The first successful rotor model was proposed by August Foppl in 1895. It consisted of a single disk centrally located on a circular shaft, without damping. It demonstrated that supercritical operation was stable. Unfortunately, Foppl published his work in a German civil engineering journal, which was little read, if at all, by the rotordynamics community of his day.

In 1919 Henry Jeffcott conceived the same model, this time with damping, and published his work in a widely read English journal. As a result, in the UK and the USA a single disk rotor is called a Jeffcott rotor. Over time many variations of the Jeffcott rotor have been studied but its most frequent features are a single, rigid disk mounted on a circular, flexible shaft, which is supported by bearings at each end.

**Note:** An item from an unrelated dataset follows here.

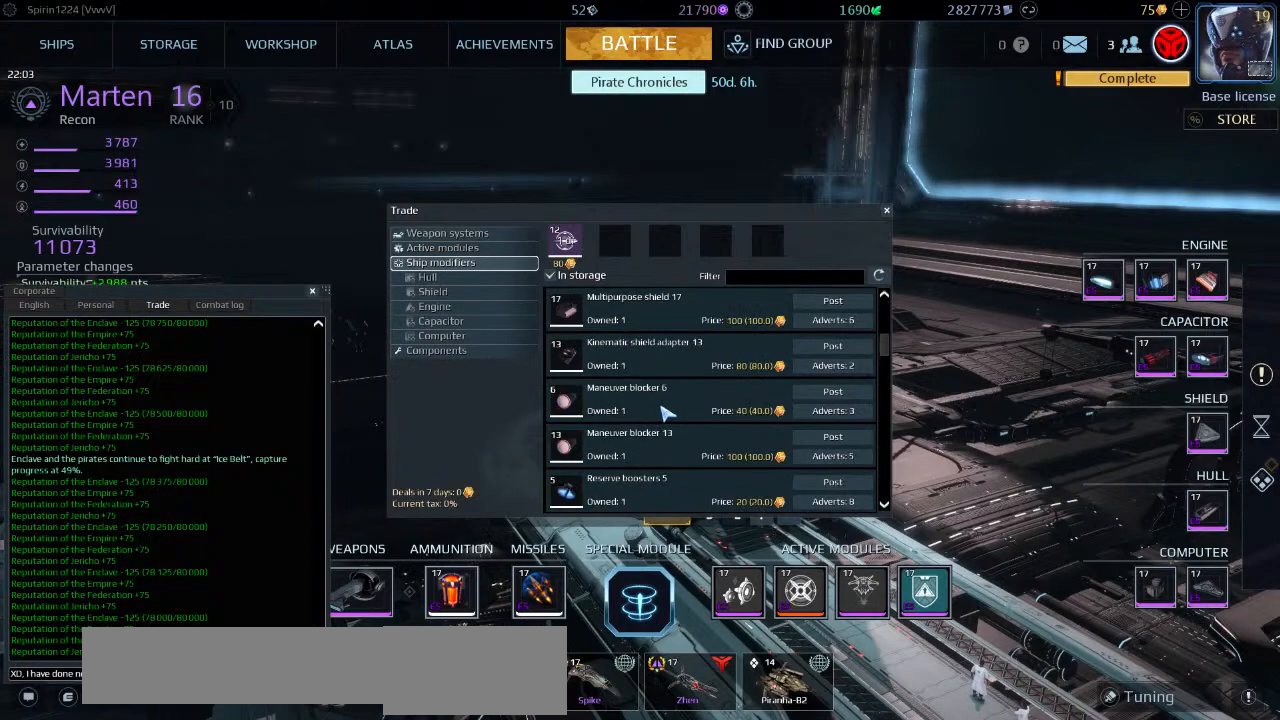
{"keys": [], "events": [[366, "tab", "down"], [433, "tab", "up"]]}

This is the configuration that will be assumed in this paper, see Fig. 1.

The Jeffcott rotor model is obviously an oversimplification of real-world rotors but it nevertheless assists an understanding of many features of real-world rotor behavior, including critical speeds, gyroscopic action, and the destabilizing effect of internal damping. The full richness of the model is demonstrated in the book by Erwin Kramer [2].

Natural whirling (precessional) frequencies and modes:

The dynamics of a rotor are not exactly the same as the dynamics of a spring-mass system. The reference state of the latter is stationary while that of the former is rotational. Nevertheless, they share the existence of natural frequencies and natural mode shapes. Let the rotor have a spin speed of Ω rad/s (60Ω/2π rpm) and let Ω be such that the rotor’s reference state is stable. Then if an impact is applied in the same sense as Ω, the rotor will whirl in a bent shape around its reference state at a rate of ω rad/s (ω/2π Hz). This is called Forward Whirling (FW). If the impact is opposite to the sense of n, the rotor will undergo Backward Whirling (BW). The frequencies of these whirling motions are called natural whirling (precessional) frequencies and the associated shapes are called natural whirling (precessional) modes. For a Jeffcott rotor with a non-central disk the FW and BW natural whirling frequencies are different functions of Ω and will diverge when plotted against Ω. A typical variation is shown in Fig. 2(b).

The root-cause of this divergence is the wobbling of the non-central disk during whirling. The interaction of this wobbling motion with the disk angular momentum vector produces an effect that increases the FW frequency and decreases the BW frequency.”